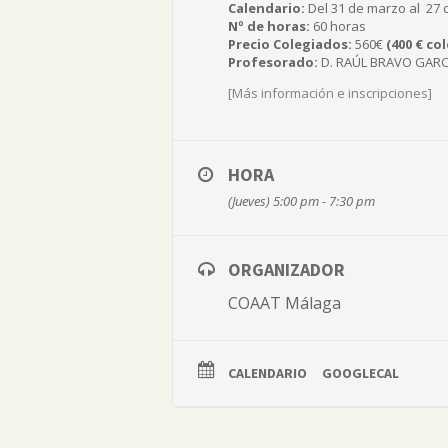
Calendario:
Del 31 de marzo al 27 d
Nº de horas:
60 horas
Precio Colegiados:
560€
(400 € co
Profesorado:
D. RAÚL BRAVO GARCÍ
[Más información e inscripciones]
HORA
(Jueves) 5:00 pm - 7:30 pm
ORGANIZADOR
COAAT Málaga
CALENDARIO
GOOGLECAL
____________________
→ Description of the task:
Copy out the text that accompanies the item above line by line, with no changes, and leave out the picture.

→ Answer box:
Calendario:
Del 31 de marzo al 27 d
Nº de horas:
60 horas
Precio Colegiados:
560€
(400 € co
Profesorado:
D. RAÚL BRAVO GARCÍ
[Más información e inscripciones]
HORA
(Jueves) 5:00 pm - 7:30 pm
ORGANIZADOR
COAAT Málaga
CALENDARIO
GOOGLECAL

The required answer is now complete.